O asilo diplomático foi concedido tanto à ex-primeira-dama, condenada à prisão nesta semana pela Justiça peruana por lavagem de dinheiro, como ao filho dela de 14 anos.
“Ela foi recentemente operada por uma questão grave de coluna vertebral, está em recuperação, precisa continuar em tratamento, e estava acompanhada de um filho menor. O marido condenado está detido e, portanto, o filho menor também estaria abandonado ou desprotegido. Foi com base em critérios humanitários”, disse.
Vieira afirmou que também por isso o governo peruano concedeu dois salvo-condutos para que a ex-primeira-dama e o filho deixassem aquele país.
Ainda segundo o ministro, o governo peruano concordou com a saída de Nadine Heredia do país em avião da FAB: “Foi a única forma em que havia de retirá-la com segurança e rapidez do país, com a concordância do governo peruano”.
Questionado se o presidente Lula tinha conhecimento da concessão do asilo, Mauro Vieira afirmou que o informou previamente.
Na terça, a Justiça do Peru condenou Heredia e seu esposo, o ex-presidente Ollanta Humala, a 15 anos de prisão por lavagem de dinheiro no caso de aportes ilegais da empreiteira brasileira Odebrecht e da Venezuela para as campanhas de 2011 e 2006 do político, respectivamente.
Heredia também foi acusada por ser cofundadora da legenda Partido Nacionalista. A sentença encerra mais de três anos de audiências contra o ex-líder de centro-esquerda que governou o Peru de 2011 a 2016.
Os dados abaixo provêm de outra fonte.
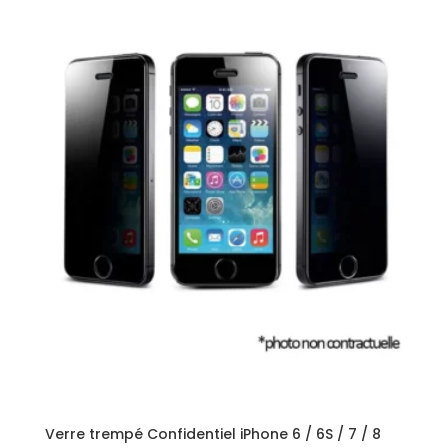
Verre trempé Confidentiel iPhone 6 / 6S / 7 / 8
O ex-presidente, por sua vez, cumprirá sua pena em uma base policial construída especialmente para abrigar os líderes presos do Peru. Humala afirmou a seu advogado que prefere provar sua inocência de dentro da prisão, seguindo o exemplo do presidente Luiz Inácio Lula da Silva (PT), em vez de pedir asilo diplomático ao governo brasileiro.
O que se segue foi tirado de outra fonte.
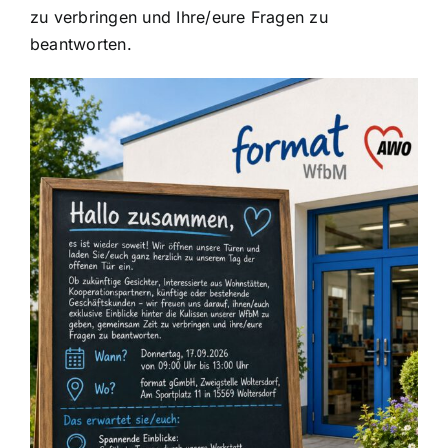
zu verbringen und Ihre/eure Fragen zu
beantworten.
O advogado do ex-presidente, Wilfredo Pedraza, afirmou que “não foi provado que entrou dinheiro da Venezuela em 2006, e nunca se corroborou que entrou dinheiro da Odebrecht em 2011”.
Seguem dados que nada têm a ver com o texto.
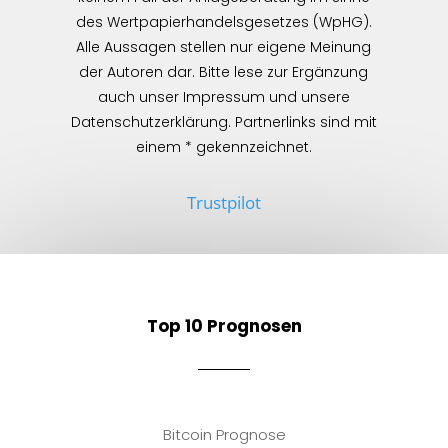
des Wertpapierhandelsgesetzes (WpHG).
Alle Aussagen stellen nur eigene Meinung
der Autoren dar. Bitte lese zur Ergänzung
auch unser Impressum und unsere
Datenschutzerklärung. Partnerlinks sind mit
einem * gekennzeichnet.
Trustpilot
Top 10 Prognosen
Bitcoin Prognose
Segundo a acusação, na campanha derrotada de 2006, o casal teria desviado quase US$ 200 mil enviados pelo então presidente da Venezuela, Hugo Chávez, por meio de uma empresa do país. O Ministério Público havia pedido 20 anos de prisão para Humala e 26 anos para Heredia -ambos também foram acusados de ocultação de fundos por “compras de imóveis com dinheiro da Odebrecht”. O casal nega ter recebido dinheiro de Chávez ou de qualquer empresa brasileira.
A Odebrecht, cujo escândalo de subornos e corrupção teve consequências em vários países da América Latina, reconheceu em 2016 que pagou dezenas de milhões de dólares em propinas e doações eleitorais ilegais no Peru desde o início do século 21.